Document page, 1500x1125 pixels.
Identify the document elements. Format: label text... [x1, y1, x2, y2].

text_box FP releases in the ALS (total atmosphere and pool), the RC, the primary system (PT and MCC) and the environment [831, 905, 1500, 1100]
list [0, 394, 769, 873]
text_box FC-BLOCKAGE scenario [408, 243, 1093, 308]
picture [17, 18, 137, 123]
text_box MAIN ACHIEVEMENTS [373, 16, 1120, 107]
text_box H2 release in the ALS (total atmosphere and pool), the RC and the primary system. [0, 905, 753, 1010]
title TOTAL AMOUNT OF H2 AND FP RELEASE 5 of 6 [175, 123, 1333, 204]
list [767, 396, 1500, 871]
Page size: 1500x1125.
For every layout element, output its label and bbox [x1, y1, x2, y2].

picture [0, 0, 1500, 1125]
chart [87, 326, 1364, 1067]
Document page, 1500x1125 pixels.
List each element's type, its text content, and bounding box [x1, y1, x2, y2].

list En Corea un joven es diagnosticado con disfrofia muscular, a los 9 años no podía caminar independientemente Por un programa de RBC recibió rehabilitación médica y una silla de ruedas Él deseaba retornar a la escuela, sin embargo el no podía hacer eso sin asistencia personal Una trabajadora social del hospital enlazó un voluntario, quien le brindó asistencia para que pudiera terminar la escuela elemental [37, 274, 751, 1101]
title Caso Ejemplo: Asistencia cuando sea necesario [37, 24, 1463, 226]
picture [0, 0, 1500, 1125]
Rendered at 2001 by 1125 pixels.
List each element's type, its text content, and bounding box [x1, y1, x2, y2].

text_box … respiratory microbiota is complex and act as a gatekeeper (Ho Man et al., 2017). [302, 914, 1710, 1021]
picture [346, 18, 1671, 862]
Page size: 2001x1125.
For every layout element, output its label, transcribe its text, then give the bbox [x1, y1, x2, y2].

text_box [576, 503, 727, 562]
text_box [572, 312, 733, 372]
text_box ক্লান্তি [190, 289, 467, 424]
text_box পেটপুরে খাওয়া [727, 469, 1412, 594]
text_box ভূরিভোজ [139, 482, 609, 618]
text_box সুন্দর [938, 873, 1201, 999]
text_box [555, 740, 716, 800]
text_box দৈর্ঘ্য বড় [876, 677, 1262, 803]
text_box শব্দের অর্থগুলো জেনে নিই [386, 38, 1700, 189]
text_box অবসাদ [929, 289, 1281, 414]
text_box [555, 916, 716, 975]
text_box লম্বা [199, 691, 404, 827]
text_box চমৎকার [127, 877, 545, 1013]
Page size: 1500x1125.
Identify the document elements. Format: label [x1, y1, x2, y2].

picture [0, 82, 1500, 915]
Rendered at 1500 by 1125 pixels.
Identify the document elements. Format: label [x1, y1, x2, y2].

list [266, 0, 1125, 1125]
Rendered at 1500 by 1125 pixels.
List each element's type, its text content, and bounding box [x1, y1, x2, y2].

◆ ◆ ◆ ◆ ◆ ◆ ◆

Problem to solve
Going back to the entries above, set down exactly the lines that begin at the one with "list [0, 394, 769, 873]" and end at the one with "Rendered at 2001 by 1125 pixels.", both included, and nothing else.

Solution to the exercise
list [0, 394, 769, 873]
text_box FC-BLOCKAGE scenario [408, 243, 1093, 308]
picture [17, 18, 137, 123]
text_box MAIN ACHIEVEMENTS [373, 16, 1120, 107]
text_box H2 release in the ALS (total atmosphere and pool), the RC and the primary system. [0, 905, 753, 1010]
title TOTAL AMOUNT OF H2 AND FP RELEASE 5 of 6 [175, 123, 1333, 204]
list [767, 396, 1500, 871]
Page size: 1500x1125.
For every layout element, output its label and bbox [x1, y1, x2, y2].

picture [0, 0, 1500, 1125]
chart [87, 326, 1364, 1067]
Document page, 1500x1125 pixels.
List each element's type, its text content, and bounding box [x1, y1, x2, y2].

list En Corea un joven es diagnosticado con disfrofia muscular, a los 9 años no podía caminar independientemente Por un programa de RBC recibió rehabilitación médica y una silla de ruedas Él deseaba retornar a la escuela, sin embargo el no podía hacer eso sin asistencia personal Una trabajadora social del hospital enlazó un voluntario, quien le brindó asistencia para que pudiera terminar la escuela elemental [37, 274, 751, 1101]
title Caso Ejemplo: Asistencia cuando sea necesario [37, 24, 1463, 226]
picture [0, 0, 1500, 1125]
Rendered at 2001 by 1125 pixels.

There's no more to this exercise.